Non credo però che il film venga presentato in
versione ridotta per motivi censori. Forse il
regista ha deciso di accorciarlo per renderlo
più facilmente fruibile al pubblico.
Cotola ebbe a dire: Non credo però che il film venga presentato in
versione ridotta per motivi censori. Forse il
regista ha deciso di accorciarlo per renderlo
più facilmente fruibile al pubblico.
Probabilmente è così, ci ho pensato anche io. Solo che entrambe le ipotesi mi lasciano lievemente amareggiato. Dovrei aver modo di poterlo vedere per esprimere un giudizio con maggior cognizione di causa, ma non vorrei che il Bellocchio 72enne si mettesse a bacchettare il Bellocchio 34enne.
La farloccandina buiesca di Nel nome del padre, registrato su RaisatCinema nella primavera del 2000, su videocassetta TDK/HS.
Del feroce apologo bellocchiano avevo giusto la cover della vhs sul catalogo della Deltavideo (praticamente la stessa che c'è sulla scheda davinottica), ma era troppo piccola per usarla come cover per la mia registrazione.

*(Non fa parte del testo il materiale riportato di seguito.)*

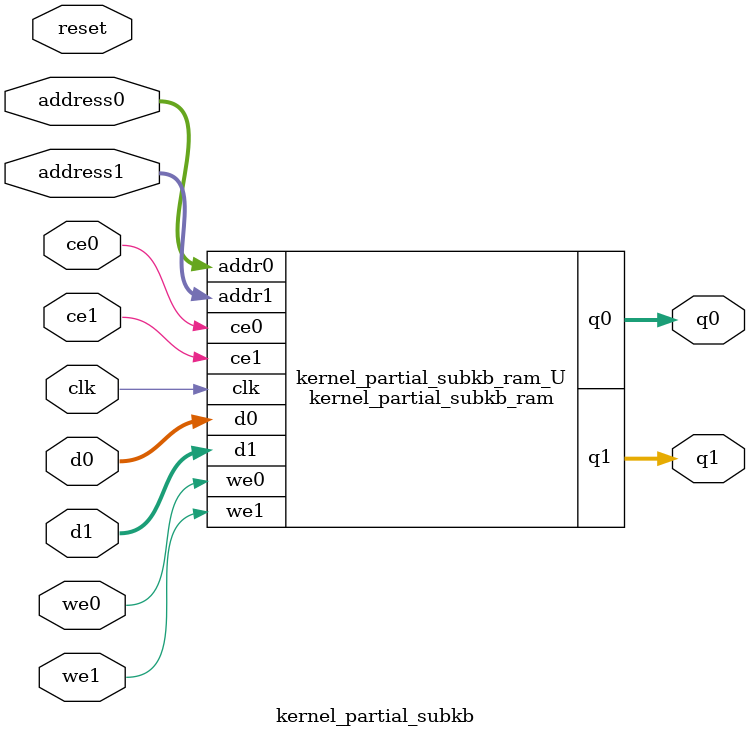
<source format=v>
`timescale 1 ns / 1 ps
module kernel_partial_subkb_ram (addr0, ce0, d0, we0, q0, addr1, ce1, d1, we1, q1,  clk);

parameter DWIDTH = 32;
parameter AWIDTH = 2;
parameter MEM_SIZE = 4;

input[AWIDTH-1:0] addr0;
input ce0;
input[DWIDTH-1:0] d0;
input we0;
output reg[DWIDTH-1:0] q0;
input[AWIDTH-1:0] addr1;
input ce1;
input[DWIDTH-1:0] d1;
input we1;
output reg[DWIDTH-1:0] q1;
input clk;

(* ram_style = "block" *)reg [DWIDTH-1:0] ram[0:MEM_SIZE-1];




always @(posedge clk)  
begin 
    if (ce0) begin
        if (we0) 
            ram[addr0] <= d0; 
        q0 <= ram[addr0];
    end
end


always @(posedge clk)  
begin 
    if (ce1) begin
        if (we1) 
            ram[addr1] <= d1; 
        q1 <= ram[addr1];
    end
end


endmodule

`timescale 1 ns / 1 ps
module kernel_partial_subkb(
    reset,
    clk,
    address0,
    ce0,
    we0,
    d0,
    q0,
    address1,
    ce1,
    we1,
    d1,
    q1);

parameter DataWidth = 32'd32;
parameter AddressRange = 32'd4;
parameter AddressWidth = 32'd2;
input reset;
input clk;
input[AddressWidth - 1:0] address0;
input ce0;
input we0;
input[DataWidth - 1:0] d0;
output[DataWidth - 1:0] q0;
input[AddressWidth - 1:0] address1;
input ce1;
input we1;
input[DataWidth - 1:0] d1;
output[DataWidth - 1:0] q1;



kernel_partial_subkb_ram kernel_partial_subkb_ram_U(
    .clk( clk ),
    .addr0( address0 ),
    .ce0( ce0 ),
    .we0( we0 ),
    .d0( d0 ),
    .q0( q0 ),
    .addr1( address1 ),
    .ce1( ce1 ),
    .we1( we1 ),
    .d1( d1 ),
    .q1( q1 ));

endmodule


</source>
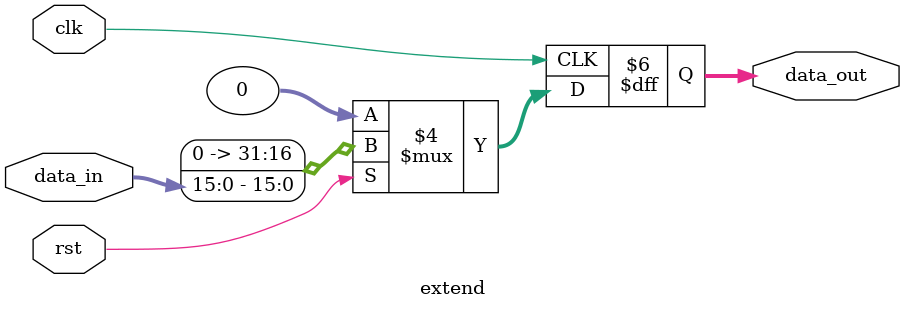
<source format=v>
module extend(
	input clk,
	input rst,
	input[15:0] data_in,
	output reg[31:0] data_out
);

	always @(posedge clk) begin
		if(rst==0)
			data_out <= 0;
		else
			data_out <= {16'd0, data_in};
	end

endmodule

</source>
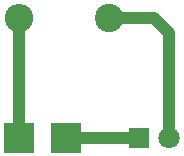
<source format=gbl>
G04 #@! TF.FileFunction,Copper,L2,Bot,Signal*
%FSLAX46Y46*%
G04 Gerber Fmt 4.6, Leading zero omitted, Abs format (unit mm)*
G04 Created by KiCad (PCBNEW 4.0.7) date 07/27/19 18:14:41*
%MOMM*%
%LPD*%
G01*
G04 APERTURE LIST*
%ADD10C,0.100000*%
%ADD11R,2.500000X2.500000*%
%ADD12R,1.800000X1.800000*%
%ADD13C,1.800000*%
%ADD14C,2.400000*%
%ADD15O,2.400000X2.400000*%
%ADD16C,1.000000*%
G04 APERTURE END LIST*
D10*
D11*
X151260000Y-115570000D03*
X147320000Y-115570000D03*
D12*
X157480000Y-115570000D03*
D13*
X160020000Y-115570000D03*
D14*
X154940000Y-105410000D03*
D15*
X147320000Y-105410000D03*
D16*
X157480000Y-115570000D02*
X151260000Y-115570000D01*
X147320000Y-105410000D02*
X147320000Y-115570000D01*
X154940000Y-105410000D02*
X158705000Y-105410000D01*
X160020000Y-106725000D02*
X160020000Y-115570000D01*
X158705000Y-105410000D02*
X160020000Y-106725000D01*
M02*

</source>
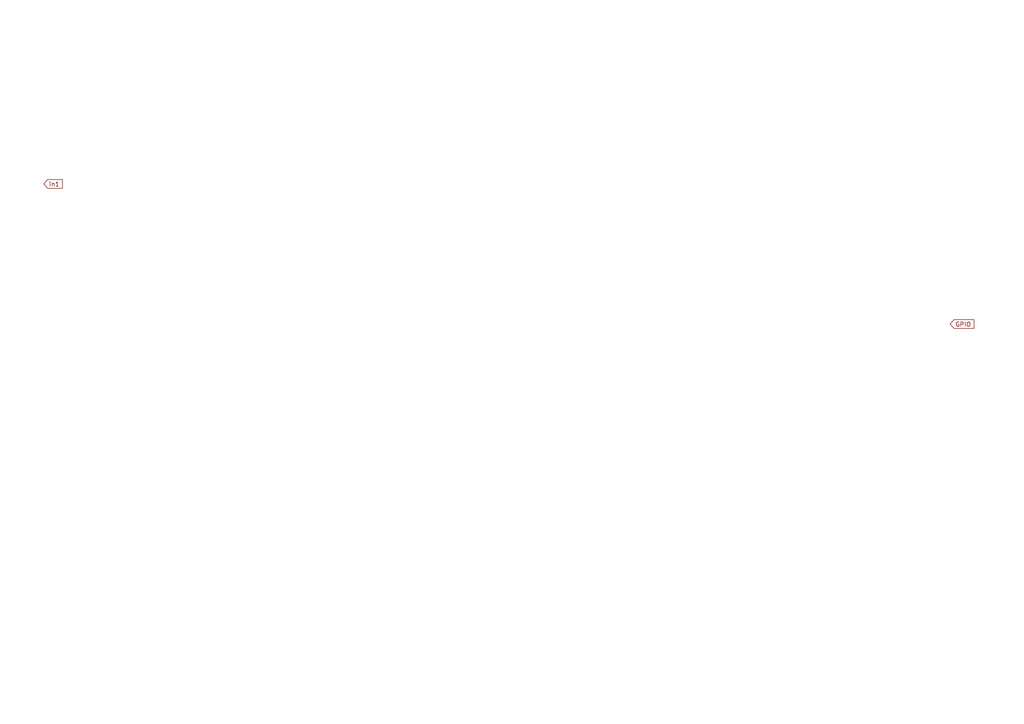
<source format=kicad_sch>
(kicad_sch
	(version 20231120)
	(generator "eeschema")
	(generator_version "8.0")
	(uuid "472bed67-50b7-4f45-8622-f3324647bdef")
	(paper "A4")
	(lib_symbols)
	(global_label "in1"
		(shape input)
		(at 12.7 53.34 0)
		(fields_autoplaced yes)
		(effects
			(font
				(size 1.27 1.27)
			)
			(justify left)
		)
		(uuid "630f53e9-306d-470a-b421-c948c7e31662")
		(property "Intersheetrefs" "${INTERSHEET_REFS}"
			(at 18.6485 53.34 0)
			(effects
				(font
					(size 1.27 1.27)
				)
				(justify left)
				(hide yes)
			)
		)
	)
	(global_label "GPIO"
		(shape input)
		(at 275.59 93.98 0)
		(fields_autoplaced yes)
		(effects
			(font
				(size 1.27 1.27)
			)
			(justify left)
		)
		(uuid "a15635d3-9f58-4328-8ff0-9684023b6a52")
		(property "Intersheetrefs" "${INTERSHEET_REFS}"
			(at 283.0505 93.98 0)
			(effects
				(font
					(size 1.27 1.27)
				)
				(justify left)
				(hide yes)
			)
		)
	)
)

</source>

Così ricopiai la locandina; però non mi piaceva il ragazzetto con la bocca spalancata, così lo modificai, anche per renderlo più "minaccioso" e "enigmatico".
Alla fine mi uscì una specie di sotto-scanners dei poveri (gli occhi neri, notare poi l'orecchio, che sembra la parabola satellitare di Contact)
Ricolorai alla mia maniera i tre quadratini, nel retro cover tagline di Film Tv con immancabile divieto, ed ecco fatta la farloccandina:
Ho sempre ammirato Marco Bellocchio. Ma stavolta sono rimasto molto perplesso. Ottimi gli attori, ottima la recitazione, ottima la sceneggiatura, ottima la fotografia. Ma la trama mi è apparsa talmente contorta al punto che, alla fine, io, come altri spettatori, non abbiamo realmente compreso quanto abbiamo visto sullo schermo fino all'epilogo. Forse il regista è scivolato, auspicabilmente in via estemporanea, in una deriva ermetica: per la quale del senso, soprattutto logico, della propria opera cinematografica ne ha avuto soltanto lui contezza. Voto: 5 e 1/2. Film da vedere comunque poiché Bellocchio è comunque Bellocchio.